──────── THE DATA ────────

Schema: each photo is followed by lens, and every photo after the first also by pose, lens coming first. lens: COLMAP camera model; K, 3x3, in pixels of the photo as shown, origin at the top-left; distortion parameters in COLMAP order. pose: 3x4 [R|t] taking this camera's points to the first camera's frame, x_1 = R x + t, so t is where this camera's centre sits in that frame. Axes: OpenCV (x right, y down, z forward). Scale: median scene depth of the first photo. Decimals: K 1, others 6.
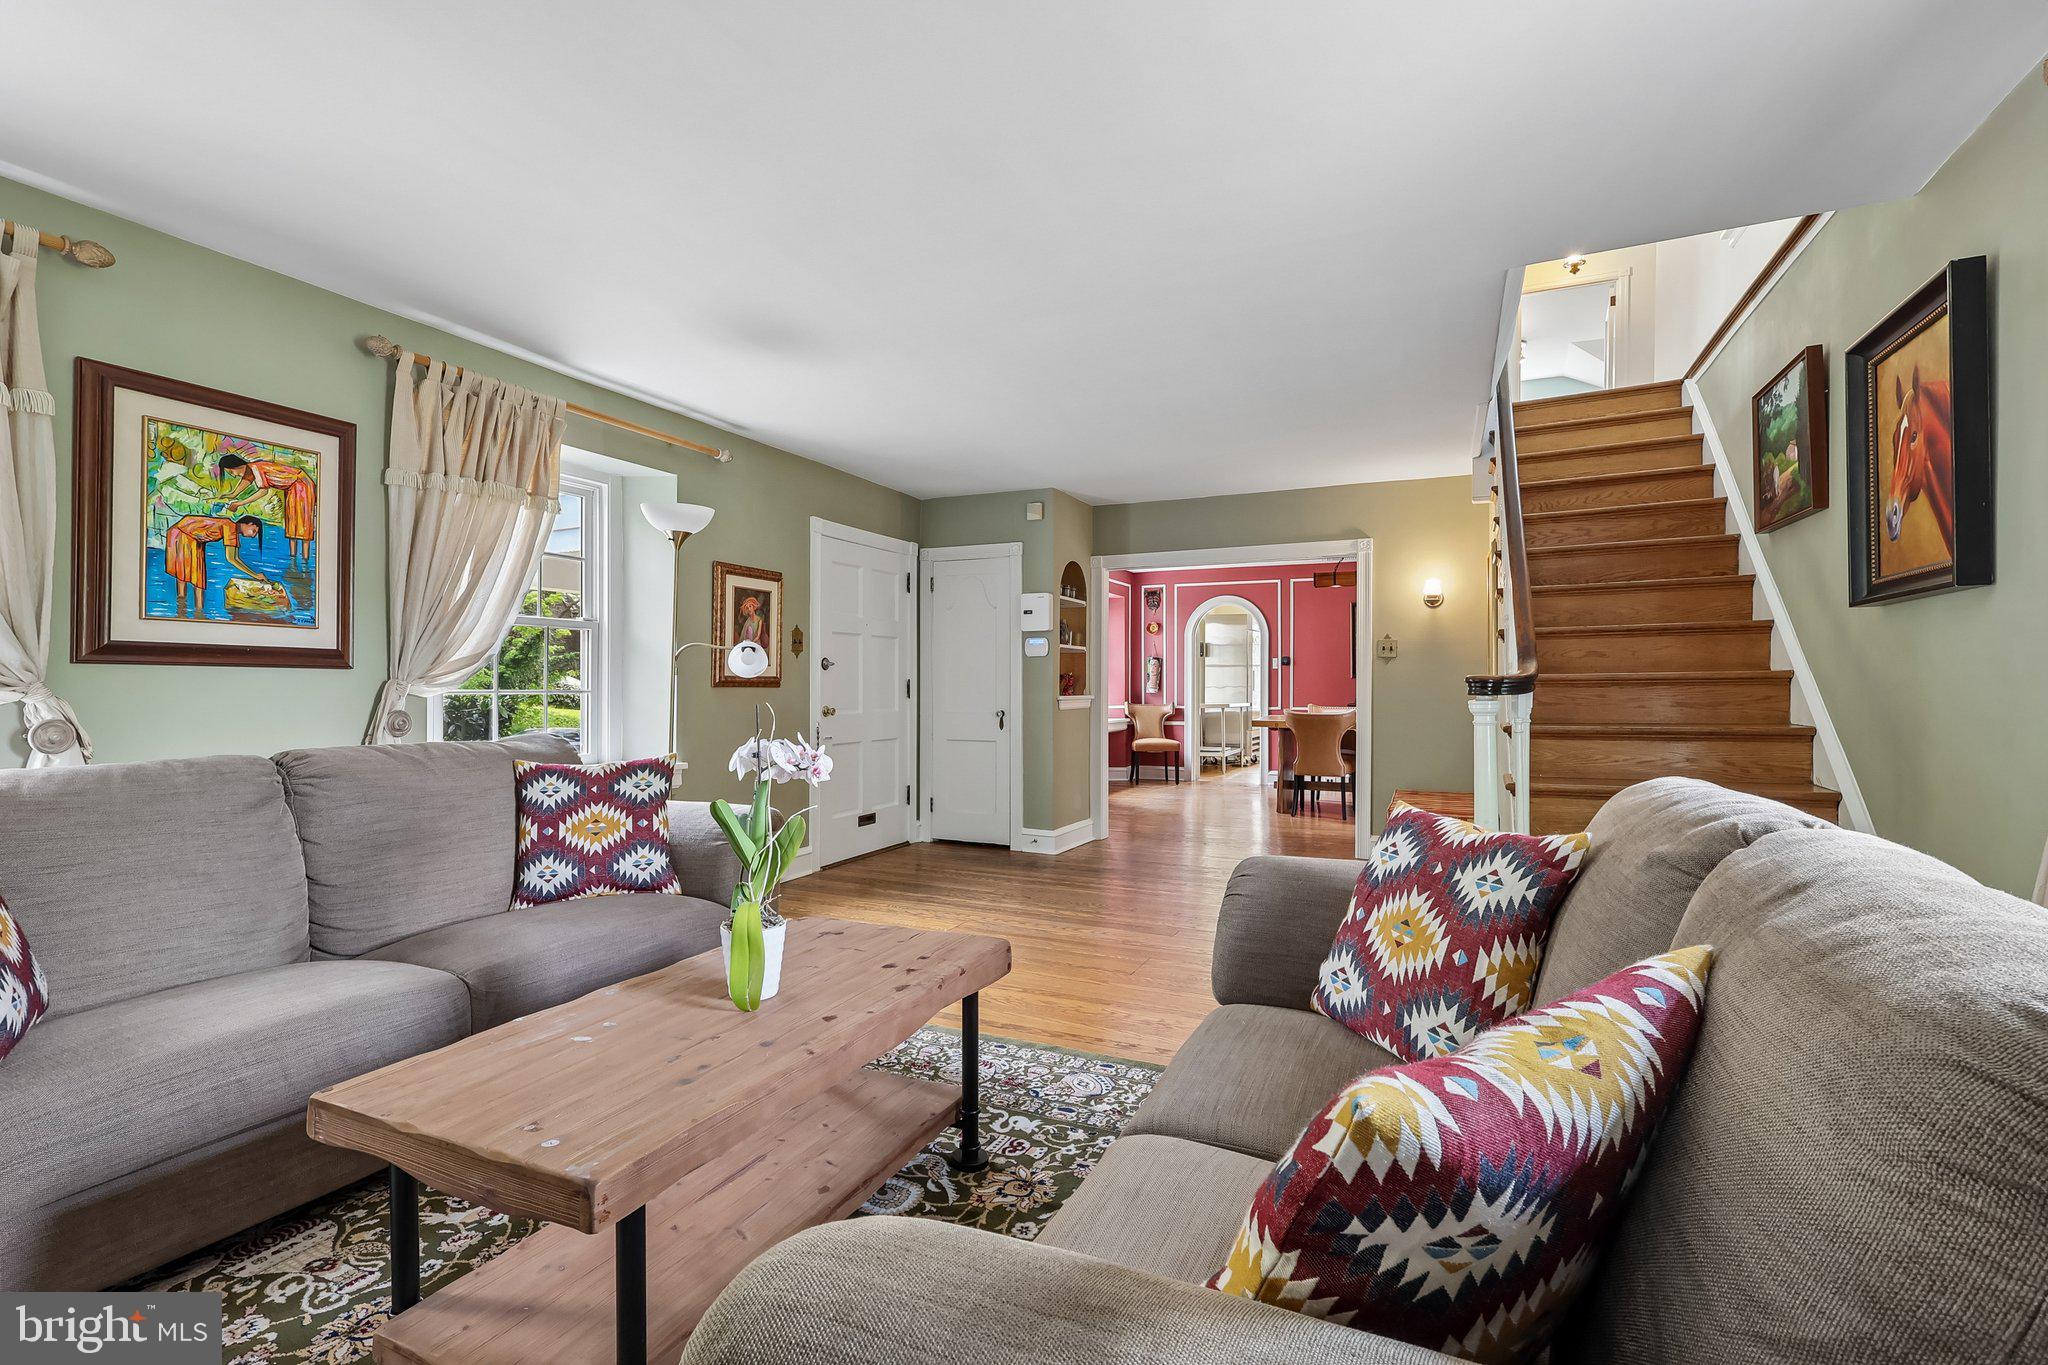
lens RADIAL K [[950.8, 0, 1021.0], [0, 950.8, 683.8], [0, 0, 1]] dist [0.001615, -0.000737]
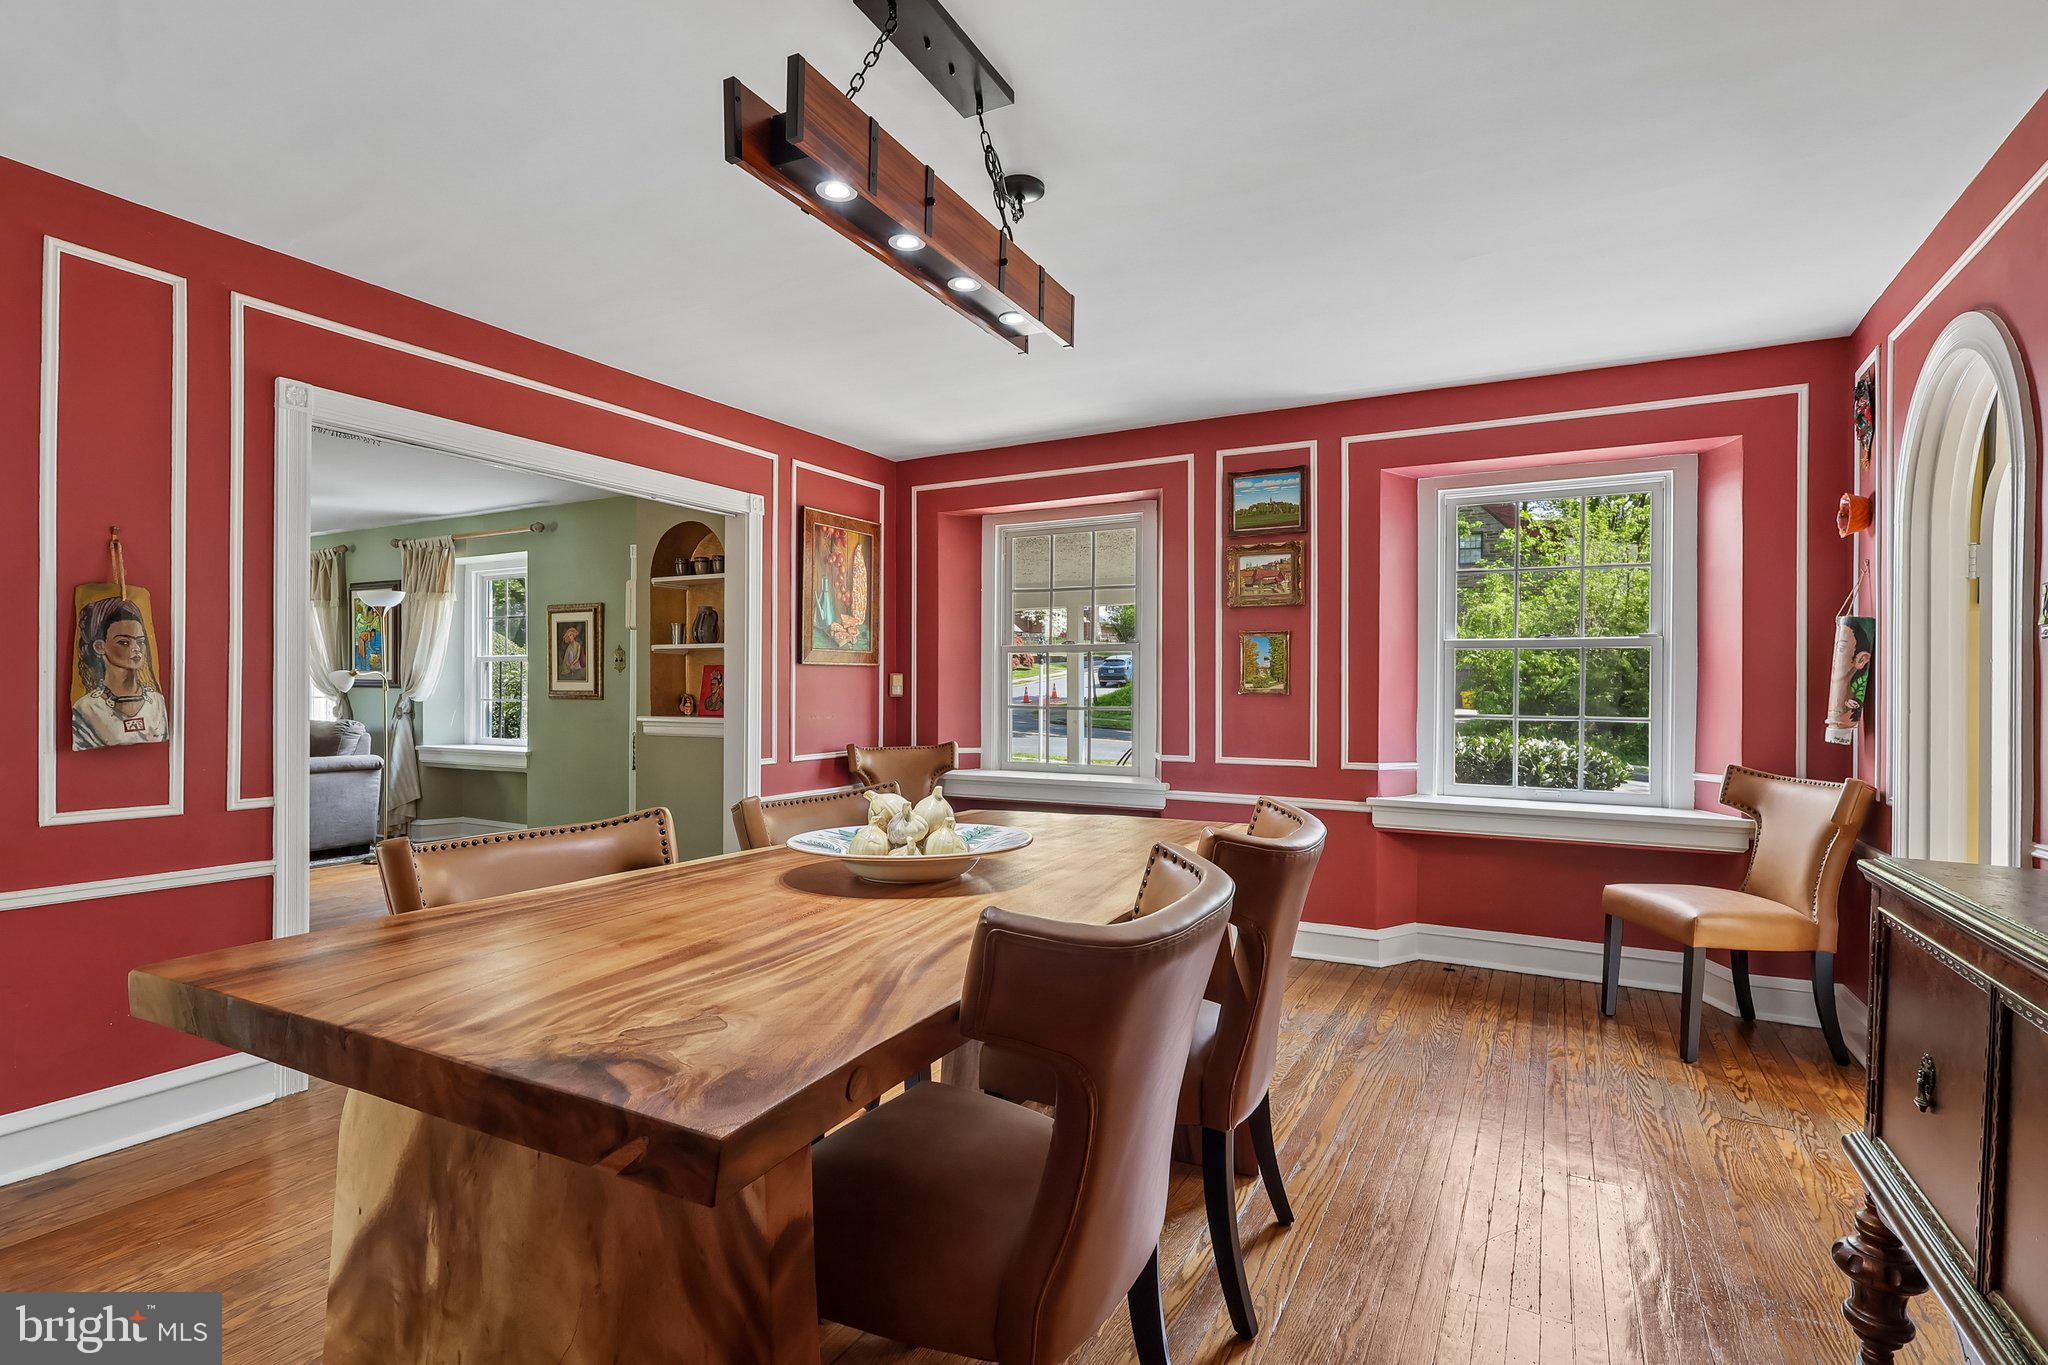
lens RADIAL K [[1022.3, 0, 1025.0], [0, 1022.3, 681.8], [0, 0, 1]] dist [0.006096, -0.000139]
pose [[-0.083234, -0.009124, -0.996488, 0.882899], [-0.003713, 0.999954, -0.008846, -0.008564], [0.996523, 0.002964, -0.083264, 1.485138]]
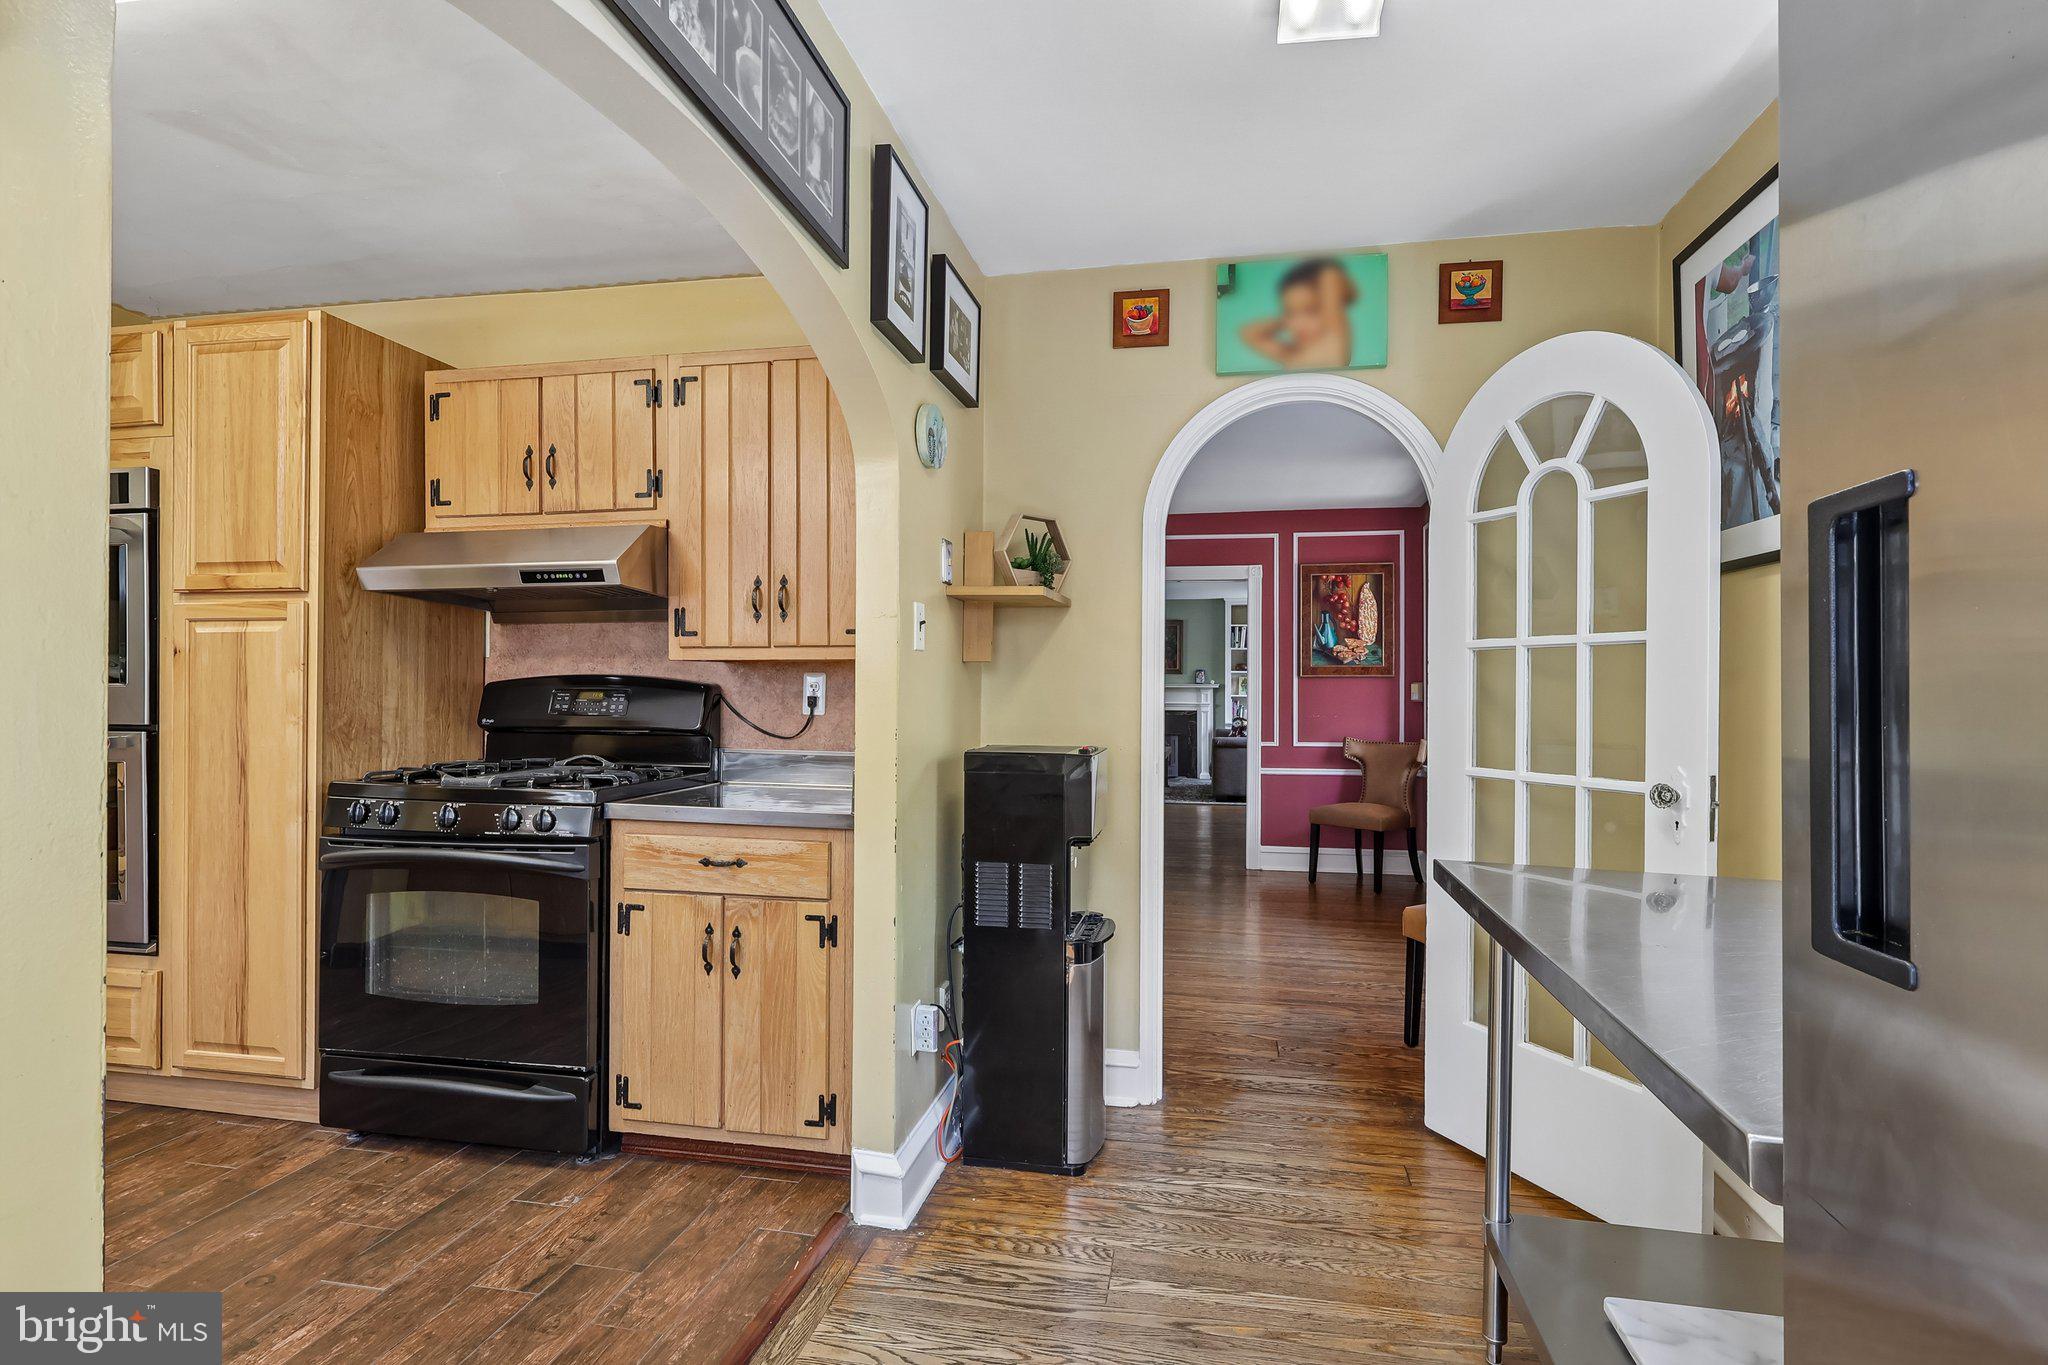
lens RADIAL K [[1022.3, 0, 1004.5], [0, 1022.3, 694.2], [0, 0, 1]] dist [0.006096, -0.000139]
pose [[-0.974609, -0.004860, -0.223862, 0.662158], [-0.005621, 0.999980, 0.002761, -0.011132], [0.223844, 0.003949, -0.974617, 2.303559]]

────────

**WHAT YOU ARE ASKED TO DO:**
Which lines in the material contain the string "lens"? List every one of them in full.

**TASK RESPONSE:**
Schema: each photo is followed by lens, and every photo after the first also by pose, lens coming first. lens: COLMAP camera model; K, 3x3, in pixels of the photo as shown, origin at the top-left; distortion parameters in COLMAP order. pose: 3x4 [R|t] taking this camera's points to the first camera's frame, x_1 = R x + t, so t is where this camera's centre sits in that frame. Axes: OpenCV (x right, y down, z forward). Scale: median scene depth of the first photo. Decimals: K 1, others 6.
lens RADIAL K [[950.8, 0, 1021.0], [0, 950.8, 683.8], [0, 0, 1]] dist [0.001615, -0.000737]
lens RADIAL K [[1022.3, 0, 1025.0], [0, 1022.3, 681.8], [0, 0, 1]] dist [0.006096, -0.000139]
lens RADIAL K [[1022.3, 0, 1004.5], [0, 1022.3, 694.2], [0, 0, 1]] dist [0.006096, -0.000139]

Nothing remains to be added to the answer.